I am fortunate that I have some amazing women of color friends walking with me on our doctoral education journeys but I have to admit that I wish there were more of us in my field. I am concerned that there is a lot of talk about social justice and anti-oppression in social work but in the daily business of social work practice, education, and research there is a surprising silence about confronting the arc towards the status quo. I go to these conferences and have very different experiences that seem to be so dichotomous as to be splitting; on the one hand I can have amazing conversations with radical social workers who speak of decolonizing social work practice while only hours later I’m questioned about my race and ethnicity by a white social worker who thought it was her right to know where I was *really* from (and then proceeded to “guess” based on her ideas about my name).
A few weeks ago at the Adoption Initiative conference in New York, I had the luxury of spending several days with deeply thoughtful and intellectually and socially grounded professors, doctoral students, artists and practitioners with whom I could speak deeply and emotionally about the challenges of being in academia as someone who challenges the current operating paradigms. One of the themes that came up was how important it is to take care of ourselves so that we don’t burn out, self-destruct, or lose ourselves in this difficult work. One of my new friends suggested reading Sisters of the Yam by bell hooks. My copy arrived the day before I left for this conference and I had been sneaking in little moments to read over the past couple of days. So when the group presenter asked each of us to say something about how we move forward, I pulled out this book from my bag, and promised that I would finish reading Sisters of the Yam.

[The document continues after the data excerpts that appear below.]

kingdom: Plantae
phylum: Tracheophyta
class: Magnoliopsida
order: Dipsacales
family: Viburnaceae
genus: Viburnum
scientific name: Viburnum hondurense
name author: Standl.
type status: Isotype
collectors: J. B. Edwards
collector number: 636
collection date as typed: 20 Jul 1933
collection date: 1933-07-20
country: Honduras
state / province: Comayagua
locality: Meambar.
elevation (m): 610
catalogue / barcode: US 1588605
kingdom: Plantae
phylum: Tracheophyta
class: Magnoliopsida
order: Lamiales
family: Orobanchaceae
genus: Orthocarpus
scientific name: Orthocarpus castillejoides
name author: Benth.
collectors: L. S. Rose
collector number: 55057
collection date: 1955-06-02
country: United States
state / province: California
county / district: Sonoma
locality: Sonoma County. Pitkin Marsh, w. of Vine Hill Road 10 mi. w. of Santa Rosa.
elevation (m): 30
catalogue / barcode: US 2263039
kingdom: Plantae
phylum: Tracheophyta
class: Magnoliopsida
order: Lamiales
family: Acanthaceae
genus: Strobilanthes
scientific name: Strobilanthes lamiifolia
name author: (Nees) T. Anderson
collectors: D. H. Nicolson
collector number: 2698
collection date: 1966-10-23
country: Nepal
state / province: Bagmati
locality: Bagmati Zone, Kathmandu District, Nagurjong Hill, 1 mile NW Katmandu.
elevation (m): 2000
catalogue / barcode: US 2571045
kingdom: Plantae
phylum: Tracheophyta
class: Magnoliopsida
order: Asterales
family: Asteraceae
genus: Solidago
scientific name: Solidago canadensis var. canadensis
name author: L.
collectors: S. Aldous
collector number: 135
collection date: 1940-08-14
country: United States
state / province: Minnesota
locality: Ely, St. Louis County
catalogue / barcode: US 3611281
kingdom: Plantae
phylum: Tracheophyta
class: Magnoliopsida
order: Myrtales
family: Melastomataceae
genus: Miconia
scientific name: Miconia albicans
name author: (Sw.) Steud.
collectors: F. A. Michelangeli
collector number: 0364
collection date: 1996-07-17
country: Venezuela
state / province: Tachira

I mentioned on this blog the other day how privileged I am to be facing these choices; but attending this session also increased my sensitivity to the ways in which people of color or people from other marginalized communities make these choices with much greater stakes than those from more privileged backgrounds. This isn’t necessarily a matter of just making choices; rather if people don’t stay and fight hard to claim a space in the academy (or in the profession) it becomes more difficult for those coming up after to see themselves, as well as perpetuates the hierarchies and gatekeeping that exist. One of the participants of this session I attended mentioned that she carries with her the spirit of her mother, grandmother, aunts and all the other women in her family who came before her who never had the opportunities because they were denied access.
I left this session with more questions than answers and more sadness than hope. And this thought: we already know we are strong and capable because we made it this far, even with the many obstacles in our way; the question is, are our institutions, professions and colleagues with privilege strong enough to change the status quo? Perhaps we’ve been asking the wrong people to shoulder the burden of inclusivity and social change.